Wrestle, wrestle with the Lord, (Jacob like,) for the cause and testimony of the day. Beware of deadness, lukewarrnness, formality, and worldly mindedness. Mind the things that are above, and the nobleness of the cause ye own, and the present duty. Make much of the sweet, sweet scriptures, together, and alone. Oh! Knew ye the value of these, the Sweetness and excellency of them, and found oftener the breathings of the Holy Ghost upon them, you would leap for very joy, and rejoice that the Lord had left you them; and prize them, as a nonsuch pearl, or gift. Next in value to that great and nonsuch gift, Christ Jesus, given unto sinners. O! prize them, prize them; for these are they which testify of him. And think much of these who have gone before you. martyrs or others, who have sealed it with their blood, or died stedfast in the cause: for these shall rise in the day of judgment, to condemn this faithless and perfidious generation. And happy shall these be, who are keeping their garments clean unto the end.

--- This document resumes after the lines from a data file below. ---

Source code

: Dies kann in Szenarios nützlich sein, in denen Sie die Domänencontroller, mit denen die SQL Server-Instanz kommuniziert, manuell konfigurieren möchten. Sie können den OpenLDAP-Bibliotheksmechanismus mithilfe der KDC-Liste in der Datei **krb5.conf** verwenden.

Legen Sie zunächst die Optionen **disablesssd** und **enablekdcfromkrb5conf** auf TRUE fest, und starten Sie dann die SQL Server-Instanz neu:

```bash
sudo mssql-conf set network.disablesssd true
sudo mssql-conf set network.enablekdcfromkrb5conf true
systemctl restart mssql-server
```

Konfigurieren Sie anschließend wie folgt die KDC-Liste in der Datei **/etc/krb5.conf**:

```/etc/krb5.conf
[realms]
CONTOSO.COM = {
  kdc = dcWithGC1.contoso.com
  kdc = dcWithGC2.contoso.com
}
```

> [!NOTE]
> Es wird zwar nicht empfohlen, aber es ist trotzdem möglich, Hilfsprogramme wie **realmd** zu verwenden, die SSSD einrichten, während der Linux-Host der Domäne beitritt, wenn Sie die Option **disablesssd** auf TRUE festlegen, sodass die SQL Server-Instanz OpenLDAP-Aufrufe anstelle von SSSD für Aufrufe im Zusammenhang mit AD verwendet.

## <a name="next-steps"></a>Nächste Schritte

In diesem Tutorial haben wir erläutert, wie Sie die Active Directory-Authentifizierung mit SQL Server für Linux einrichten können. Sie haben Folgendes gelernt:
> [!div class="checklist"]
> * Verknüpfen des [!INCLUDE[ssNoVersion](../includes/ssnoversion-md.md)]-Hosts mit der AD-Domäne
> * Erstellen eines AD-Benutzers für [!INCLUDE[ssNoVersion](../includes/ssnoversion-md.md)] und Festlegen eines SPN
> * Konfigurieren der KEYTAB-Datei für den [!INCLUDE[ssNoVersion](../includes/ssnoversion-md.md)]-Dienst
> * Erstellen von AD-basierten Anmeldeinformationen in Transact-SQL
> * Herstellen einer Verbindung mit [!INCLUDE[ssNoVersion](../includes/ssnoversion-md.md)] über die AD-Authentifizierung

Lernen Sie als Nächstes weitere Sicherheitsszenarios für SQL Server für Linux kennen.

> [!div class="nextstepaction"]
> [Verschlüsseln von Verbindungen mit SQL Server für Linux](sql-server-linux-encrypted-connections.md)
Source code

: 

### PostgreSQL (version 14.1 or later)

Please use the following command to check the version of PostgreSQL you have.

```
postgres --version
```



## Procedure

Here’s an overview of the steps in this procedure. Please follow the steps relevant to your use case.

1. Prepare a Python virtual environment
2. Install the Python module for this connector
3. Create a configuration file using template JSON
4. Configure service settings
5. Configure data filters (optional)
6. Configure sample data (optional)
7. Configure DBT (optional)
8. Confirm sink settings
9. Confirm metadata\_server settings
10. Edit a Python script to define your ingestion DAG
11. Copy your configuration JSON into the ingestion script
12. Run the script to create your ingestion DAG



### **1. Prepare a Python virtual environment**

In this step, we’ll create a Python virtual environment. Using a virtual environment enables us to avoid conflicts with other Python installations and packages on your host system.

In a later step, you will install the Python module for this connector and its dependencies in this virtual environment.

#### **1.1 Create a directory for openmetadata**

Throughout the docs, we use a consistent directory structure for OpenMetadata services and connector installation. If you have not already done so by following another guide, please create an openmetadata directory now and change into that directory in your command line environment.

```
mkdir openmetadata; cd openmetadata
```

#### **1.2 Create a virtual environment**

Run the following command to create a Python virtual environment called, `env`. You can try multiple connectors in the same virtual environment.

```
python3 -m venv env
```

And to conclude, see 1 Corinth[ians], xv. 58, “Therefore, my beloved brethren, be ye stedfast, unmovable, always abounding in the work of the Lord, forasmuch as ye know that your labour is not in vain in the Lord.” 2 Pet[er]. i. 5, 6, 7, 8. “And besides this, giving all diligence, add to your faith, virtue and to virtue, knowlege , and to knowle[d]ge, temperance; and to temperance, patience; and to patience, godliness; and to godliness, brotherly kindness; and to brotherly kindness, charity. For, if these things be in you, and abound, they make you that ye shall neither be barren nor unfruitful in the knowlege of our Lord Jesus Christ.” The Lord be with you all, my dear friends.